Most of the major scientific breaks-through in the last 400 years were made by educated men and women that only ignorant baboons would call "Toffs". People -incidentally- that often had money purely because they and their antecedents had worked hard to educate the next generation.

Even ordinary people in this country in the last 100 years were so well educated, by comparison to their modern counterparts, you would probably refer to them as "Toffs".

It is exactly because of the cruddy attitude of intellectually lazy class warriors, throwing stones at those who see work, honest endeavour and the pursuit of excellence as a means of improving their lot in life, that so many of our ordinary people are now largely uneducated by the standards of people of the same class 40 years ago.

People who use the word "Toff" should have their ribs ripped out and stuffed up their noses.

As for the Celts, there are barely any purebred Celts left. Every invading force since the Romans have seen to that :LOL: What exactly do you mean by "Celt"?

Oh, and by the way... Brown and May...count them as success stories?
Grrrr.

I can't actually see what any of this has to do with the OP's comment, he has just posted an interesting observation. :scratchhead:
 

Mek

Member
I don’t think the OP was making a complaint about education. More about the sense of entitlement that individuals feel just for attending certain schools.
On a more personal note I think there is a lot of confusion between education and intelligence. Some of the best educated people I have met are the least intelligent and a lot of the worst educated are extremely intelligent,having to rely on their intelligence rather than their education.
 

Pasty

Member
Location
Devon
You’re kidding you think it’s all fair. He got to be an army helicopter pilot. I doubt he can spell helicopter let alone achieve the seven O levels you need to be one. These people don’t need any of the advantages a private education offers because the already have all the advantages they could go to Branston Comprehensive School and his brother would still get to be King qualifications or none.My kids however need a bit more help.
His Aunty lives across the from me and she is very lovely
 
Anyone interested in the influence of private education on this country would do well to read 'Posh boys: How English public schools ruin Britain'.

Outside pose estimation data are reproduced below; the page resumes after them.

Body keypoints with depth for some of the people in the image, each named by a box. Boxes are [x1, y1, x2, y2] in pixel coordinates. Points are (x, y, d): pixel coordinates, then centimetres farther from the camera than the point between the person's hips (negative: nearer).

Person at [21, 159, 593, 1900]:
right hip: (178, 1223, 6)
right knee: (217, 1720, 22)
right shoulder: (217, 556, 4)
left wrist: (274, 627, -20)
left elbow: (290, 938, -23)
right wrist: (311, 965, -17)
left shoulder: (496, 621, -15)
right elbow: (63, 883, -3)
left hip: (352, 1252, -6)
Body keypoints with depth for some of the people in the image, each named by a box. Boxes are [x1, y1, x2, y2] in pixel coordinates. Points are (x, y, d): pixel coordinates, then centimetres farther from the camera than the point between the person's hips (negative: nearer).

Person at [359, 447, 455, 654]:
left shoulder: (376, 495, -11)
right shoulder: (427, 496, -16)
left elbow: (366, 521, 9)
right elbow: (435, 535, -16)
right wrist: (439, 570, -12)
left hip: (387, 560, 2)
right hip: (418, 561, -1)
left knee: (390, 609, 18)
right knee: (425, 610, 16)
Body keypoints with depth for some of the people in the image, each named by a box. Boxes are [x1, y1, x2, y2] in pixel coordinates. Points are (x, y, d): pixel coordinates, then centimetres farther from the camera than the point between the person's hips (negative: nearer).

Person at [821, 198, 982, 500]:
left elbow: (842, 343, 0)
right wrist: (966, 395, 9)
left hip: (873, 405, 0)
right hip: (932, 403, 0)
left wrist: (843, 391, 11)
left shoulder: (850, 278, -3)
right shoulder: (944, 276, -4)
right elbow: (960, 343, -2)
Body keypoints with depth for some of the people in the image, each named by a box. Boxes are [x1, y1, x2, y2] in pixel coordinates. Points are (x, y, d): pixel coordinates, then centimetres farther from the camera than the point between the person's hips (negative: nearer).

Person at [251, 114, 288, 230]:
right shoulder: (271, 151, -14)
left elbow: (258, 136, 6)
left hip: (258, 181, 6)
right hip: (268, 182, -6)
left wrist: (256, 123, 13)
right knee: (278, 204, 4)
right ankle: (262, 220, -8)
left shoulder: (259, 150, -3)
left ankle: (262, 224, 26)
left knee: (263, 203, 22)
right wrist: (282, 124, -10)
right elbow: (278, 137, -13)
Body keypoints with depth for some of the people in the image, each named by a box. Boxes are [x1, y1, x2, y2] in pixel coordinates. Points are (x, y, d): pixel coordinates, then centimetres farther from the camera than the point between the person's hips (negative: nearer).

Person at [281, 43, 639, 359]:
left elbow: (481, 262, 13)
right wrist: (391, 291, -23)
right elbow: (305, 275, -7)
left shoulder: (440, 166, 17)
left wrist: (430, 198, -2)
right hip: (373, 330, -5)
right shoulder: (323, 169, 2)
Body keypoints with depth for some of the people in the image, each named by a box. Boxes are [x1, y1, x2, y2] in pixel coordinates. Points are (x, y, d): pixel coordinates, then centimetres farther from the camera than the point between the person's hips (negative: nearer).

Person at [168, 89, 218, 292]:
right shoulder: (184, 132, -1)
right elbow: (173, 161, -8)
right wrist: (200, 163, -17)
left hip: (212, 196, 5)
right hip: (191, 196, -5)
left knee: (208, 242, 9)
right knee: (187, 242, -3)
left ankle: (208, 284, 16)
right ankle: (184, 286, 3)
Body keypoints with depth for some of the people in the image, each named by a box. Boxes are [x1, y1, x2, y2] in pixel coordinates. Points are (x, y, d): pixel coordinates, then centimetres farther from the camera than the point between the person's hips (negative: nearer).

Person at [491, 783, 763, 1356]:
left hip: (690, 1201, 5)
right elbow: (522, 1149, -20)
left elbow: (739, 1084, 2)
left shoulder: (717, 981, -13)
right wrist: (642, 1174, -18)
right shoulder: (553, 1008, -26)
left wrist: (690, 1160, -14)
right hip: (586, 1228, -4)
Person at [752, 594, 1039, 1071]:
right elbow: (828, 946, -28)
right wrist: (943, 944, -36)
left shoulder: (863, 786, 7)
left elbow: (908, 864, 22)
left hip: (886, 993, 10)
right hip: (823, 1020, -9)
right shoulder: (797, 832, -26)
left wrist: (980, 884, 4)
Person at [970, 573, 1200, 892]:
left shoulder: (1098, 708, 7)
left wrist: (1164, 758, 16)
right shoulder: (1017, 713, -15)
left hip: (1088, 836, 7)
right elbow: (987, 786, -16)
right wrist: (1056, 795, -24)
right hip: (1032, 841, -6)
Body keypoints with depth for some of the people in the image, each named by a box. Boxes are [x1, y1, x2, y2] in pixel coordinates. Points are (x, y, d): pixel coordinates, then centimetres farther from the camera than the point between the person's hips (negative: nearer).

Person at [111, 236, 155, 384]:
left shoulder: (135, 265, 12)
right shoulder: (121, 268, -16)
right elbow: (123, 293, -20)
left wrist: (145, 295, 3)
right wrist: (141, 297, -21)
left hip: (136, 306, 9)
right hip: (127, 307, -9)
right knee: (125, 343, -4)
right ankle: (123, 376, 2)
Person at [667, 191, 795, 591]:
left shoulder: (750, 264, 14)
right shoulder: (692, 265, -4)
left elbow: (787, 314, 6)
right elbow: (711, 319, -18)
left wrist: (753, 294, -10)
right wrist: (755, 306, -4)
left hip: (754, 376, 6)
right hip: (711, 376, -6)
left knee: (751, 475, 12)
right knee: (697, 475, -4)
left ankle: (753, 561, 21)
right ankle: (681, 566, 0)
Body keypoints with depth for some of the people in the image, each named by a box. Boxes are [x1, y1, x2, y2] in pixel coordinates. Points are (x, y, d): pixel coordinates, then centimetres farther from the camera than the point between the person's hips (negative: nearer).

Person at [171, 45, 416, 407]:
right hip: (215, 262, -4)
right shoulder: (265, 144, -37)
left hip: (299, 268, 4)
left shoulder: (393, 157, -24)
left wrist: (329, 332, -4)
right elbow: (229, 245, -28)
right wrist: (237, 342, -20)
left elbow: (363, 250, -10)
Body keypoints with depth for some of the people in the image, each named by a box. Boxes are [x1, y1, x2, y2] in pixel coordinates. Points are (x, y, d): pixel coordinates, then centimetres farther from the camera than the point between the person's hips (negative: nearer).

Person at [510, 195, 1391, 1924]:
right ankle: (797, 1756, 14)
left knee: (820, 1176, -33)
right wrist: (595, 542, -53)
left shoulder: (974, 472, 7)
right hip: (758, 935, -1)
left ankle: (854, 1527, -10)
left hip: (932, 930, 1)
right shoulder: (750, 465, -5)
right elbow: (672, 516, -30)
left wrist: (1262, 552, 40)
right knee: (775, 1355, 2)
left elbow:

Personally, I think it is a joke how the privately educated still dominate many areas of public office and big business. You're not telling me they all get there through ability.

Never say never but I don't like paying for things twice so my kids won't be privately educated. I would rather they found their place in life by dint of their own efforts rather than getting a leg up from some snooty tosspot in an old school tie.
 

Hampton

Member
BASIS
Location
Shropshire
Actually, we are going through that now. I went away 2 weeks before my seventh birthday (mid 1980’s), but there is now way in hell I would send my 7 year off to board now.
When I went, the school told my parents that it would be best for me if they didn’t contact me for 4 weeks. I had never been away from home before and you are faced with that. Anyway, i grew to love boarding, but my ten year old has chosen to board 2 nights per week. We haven’t pushed him into it, and have even told him to wait another few terms until he ups his nights to 3 per week.
My youngest joins the school in the summer 2022 but we won’t let him board at all until he’s 9, and then only a couple of nights.
Schooling has changed, particularly in private schools, and it’s for the better.
 

arcobob

Member
Location
Norfolk
I think it is more British subservience to a toff. Two people of equal ability apply for a job one privately educated and one state school educated and employers favour the privately educated despite the fact that the state educated applicant probably had to work harder to achieve the same results. I probably should add that my wife was a teacher in a private school.
I don`t ever remember being asked which school I went to when applying for a job, simply qualifications and experience.